Un soir d'orage sur la voie ferrée Paris-Cherbourg |
A la suite des douze suicides survenus pendant les trois jours de la Pentecôte, la S.N.C.F. met l'accent sur la perturbation du trafic engendrée par les gestes de ces désespérés. J'ai lu ça et là, que la S.N.C.F. déplorait que 30 000 kilomètres de voies ne disposent pas de grillages interdisant l'accès aux rails.
Ne vous leurrez pas, ce ne sont pas les personnes que l'on cherche à protéger, c'est le résultat d'exploitation qui en prend un coup à chaque fois qu'il faut supporter des frais liés à l'immobilisation des trains.
Mettre des grillages entravera la circulation des animaux sauvages, qui seront alors piégés entre les différentes voies crées par l'homme, mais n'empêchera pas la mort de ceux qui sont déterminés.
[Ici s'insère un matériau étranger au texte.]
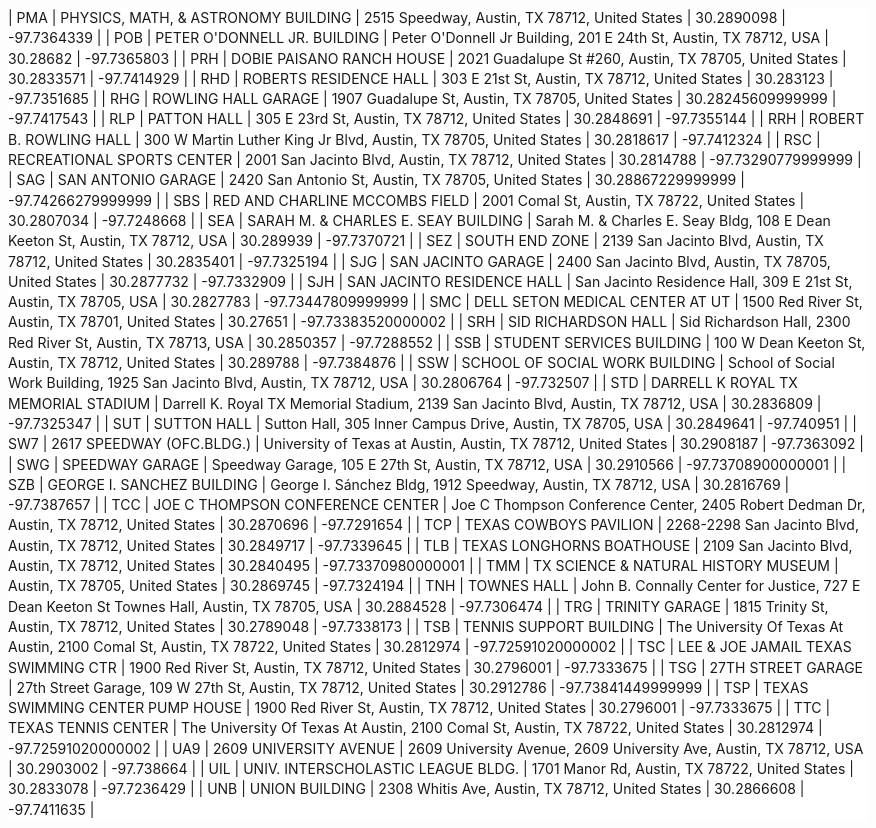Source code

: | PMA | PHYSICS, MATH, & ASTRONOMY BUILDING | 2515 Speedway, Austin, TX 78712, United States | 30.2890098 | -97.7364339 |
| POB | PETER O'DONNELL JR. BUILDING | Peter O'Donnell Jr Building, 201 E 24th St, Austin, TX 78712, USA | 30.28682 | -97.7365803 |
| PRH | DOBIE PAISANO RANCH HOUSE | 2021 Guadalupe St #260, Austin, TX 78705, United States | 30.2833571 | -97.7414929 |
| RHD | ROBERTS RESIDENCE HALL | 303 E 21st St, Austin, TX 78712, United States | 30.283123 | -97.7351685 |
| RHG | ROWLING HALL GARAGE | 1907 Guadalupe St, Austin, TX 78705, United States | 30.28245609999999 | -97.7417543 |
| RLP | PATTON HALL | 305 E 23rd St, Austin, TX 78712, United States | 30.2848691 | -97.7355144 |
| RRH | ROBERT B. ROWLING HALL | 300 W Martin Luther King Jr Blvd, Austin, TX 78705, United States | 30.2818617 | -97.7412324 |
| RSC | RECREATIONAL SPORTS CENTER | 2001 San Jacinto Blvd, Austin, TX 78712, United States | 30.2814788 | -97.73290779999999 |
| SAG | SAN ANTONIO GARAGE | 2420 San Antonio St, Austin, TX 78705, United States | 30.28867229999999 | -97.74266279999999 |
| SBS | RED AND CHARLINE MCCOMBS FIELD | 2001 Comal St, Austin, TX 78722, United States | 30.2807034 | -97.7248668 |
| SEA | SARAH M. & CHARLES E. SEAY BUILDING | Sarah M. & Charles E. Seay Bldg, 108 E Dean Keeton St, Austin, TX 78712, USA | 30.289939 | -97.7370721 |
| SEZ | SOUTH END ZONE | 2139 San Jacinto Blvd, Austin, TX 78712, United States | 30.2835401 | -97.7325194 |
| SJG | SAN JACINTO GARAGE | 2400 San Jacinto Blvd, Austin, TX 78705, United States | 30.2877732 | -97.7332909 |
| SJH | SAN JACINTO RESIDENCE HALL | San Jacinto Residence Hall, 309 E 21st St, Austin, TX 78705, USA | 30.2827783 | -97.73447809999999 |
| SMC | DELL SETON MEDICAL CENTER AT UT | 1500 Red River St, Austin, TX 78701, United States | 30.27651 | -97.73383520000002 |
| SRH | SID RICHARDSON HALL | Sid Richardson Hall, 2300 Red River St, Austin, TX 78713, USA | 30.2850357 | -97.7288552 |
| SSB | STUDENT SERVICES BUILDING | 100 W Dean Keeton St, Austin, TX 78712, United States | 30.289788 | -97.7384876 |
| SSW | SCHOOL OF SOCIAL WORK BUILDING | School of Social Work Building, 1925 San Jacinto Blvd, Austin, TX 78712, USA | 30.2806764 | -97.732507 |
| STD | DARRELL K ROYAL TX MEMORIAL STADIUM | Darrell K. Royal TX Memorial Stadium, 2139 San Jacinto Blvd, Austin, TX 78712, USA | 30.2836809 | -97.7325347 |
| SUT | SUTTON HALL | Sutton Hall, 305 Inner Campus Drive, Austin, TX 78705, USA | 30.2849641 | -97.740951 |
| SW7 | 2617 SPEEDWAY (OFC.BLDG.) | University of Texas at Austin, Austin, TX 78712, United States | 30.2908187 | -97.7363092 |
| SWG | SPEEDWAY GARAGE | Speedway Garage, 105 E 27th St, Austin, TX 78712, USA | 30.2910566 | -97.73708900000001 |
| SZB | GEORGE I. SANCHEZ BUILDING | George I. Sánchez Bldg, 1912 Speedway, Austin, TX 78712, USA | 30.2816769 | -97.7387657 |
| TCC | JOE C THOMPSON CONFERENCE CENTER | Joe C Thompson Conference Center, 2405 Robert Dedman Dr, Austin, TX 78712, United States | 30.2870696 | -97.7291654 |
| TCP | TEXAS COWBOYS PAVILION | 2268-2298 San Jacinto Blvd, Austin, TX 78712, United States | 30.2849717 | -97.7339645 |
| TLB | TEXAS LONGHORNS BOATHOUSE | 2109 San Jacinto Blvd, Austin, TX 78712, United States | 30.2840495 | -97.73370980000001 |
| TMM | TX SCIENCE & NATURAL HISTORY MUSEUM | Austin, TX 78705, United States | 30.2869745 | -97.7324194 |
| TNH | TOWNES HALL | John B. Connally Center for Justice, 727 E Dean Keeton St Townes Hall, Austin, TX 78705, USA | 30.2884528 | -97.7306474 |
| TRG | TRINITY GARAGE | 1815 Trinity St, Austin, TX 78712, United States | 30.2789048 | -97.7338173 |
| TSB | TENNIS SUPPORT BUILDING | The University Of Texas At Austin, 2100 Comal St, Austin, TX 78722, United States | 30.2812974 | -97.72591020000002 |
| TSC | LEE & JOE JAMAIL TEXAS SWIMMING CTR | 1900 Red River St, Austin, TX 78712, United States | 30.2796001 | -97.7333675 |
| TSG | 27TH STREET GARAGE | 27th Street Garage, 109 W 27th St, Austin, TX 78712, United States | 30.2912786 | -97.73841449999999 |
| TSP | TEXAS SWIMMING CENTER PUMP HOUSE | 1900 Red River St, Austin, TX 78712, United States | 30.2796001 | -97.7333675 |
| TTC | TEXAS TENNIS CENTER | The University Of Texas At Austin, 2100 Comal St, Austin, TX 78722, United States | 30.2812974 | -97.72591020000002 |
| UA9 | 2609 UNIVERSITY AVENUE | 2609 University Avenue, 2609 University Ave, Austin, TX 78712, USA | 30.2903002 | -97.738664 |
| UIL | UNIV. INTERSCHOLASTIC LEAGUE BLDG. | 1701 Manor Rd, Austin, TX 78722, United States | 30.2833078 | -97.7236429 |
| UNB | UNION BUILDING | 2308 Whitis Ave, Austin, TX 78712, United States | 30.2866608 | -97.7411635 |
Les propriétés sont fermées et protégées et ça n'empêche pas les cambriolages.
Selon les psychiatres, le suicide sur les voies ferrées ou dans un autre lieu public,aurait pour objet d'interpeller la société sur son indifférence et rendre son désespoir visible au plus grand nombre.
Au lieu de parler pour ne rien dire, ces experts, officiellement chargés de la santé mentale, devraient avoir pour mission d'alerter le gouvernement sur le désespoir en tant que problème majeur de santé publique.
Lorsqu'on envisage de mourir, on ne pense pas à faire de la publicité, on se jette sous le train parce qu'il n'y a pas de risque de rester handicapé, c'est efficace et immédiat. Pour le comprendre, il suffit de se mettre à la place de quelqu'un qui pense à en finir avec la vie. Le moyen est choisi en fonction de son résultat.
Chaque année, environ 200 000 tentatives de suicide, approximativement 12 000 morts, sans compter les accidents qui n'en sont pas vraiment. La France est l'un des pays où on se suicide le plus et dans lequel il est illusoire de chercher de l'aide. C'est lié au fonctionnement d'une société qui ne valorise que ce qui rapporte et ignore que l'humanité, ce n'est pas une masse salariale ou un volume d'impôts, mais des êtres avec une histoire qui méritent tous l'attention.
Il y a un an, à quelques centaines de mètres de la route sur laquelle je passe tous les jours, une femme s'est suicidée dans sa maison. Son corps décomposé a été trouvé en février dernier après que le maire a demandé l'ouverture de la maison, restée fermée pendant 7 mois. On peut facilement imaginer l'isolement dans lequel se trouvait cette personne, vivant dans un village de 160 habitants qui sont censés tous se connaître. Il est vrai que, comme beaucoup de villages normands, il est gangréné par les résidences secondaires fermées à longueur d'hivers.
Ce n'est malheureusement pas un fait divers isolé. Alors on peut toujours lancer des campagnes tonitruantes pour montrer que l'on va faire quelque chose, tant que les gens seront égoïstes et seulement préoccupés par leurs avoirs, les suicidés seront toujours plus nombreux et pas seulement sur les voies ferrées.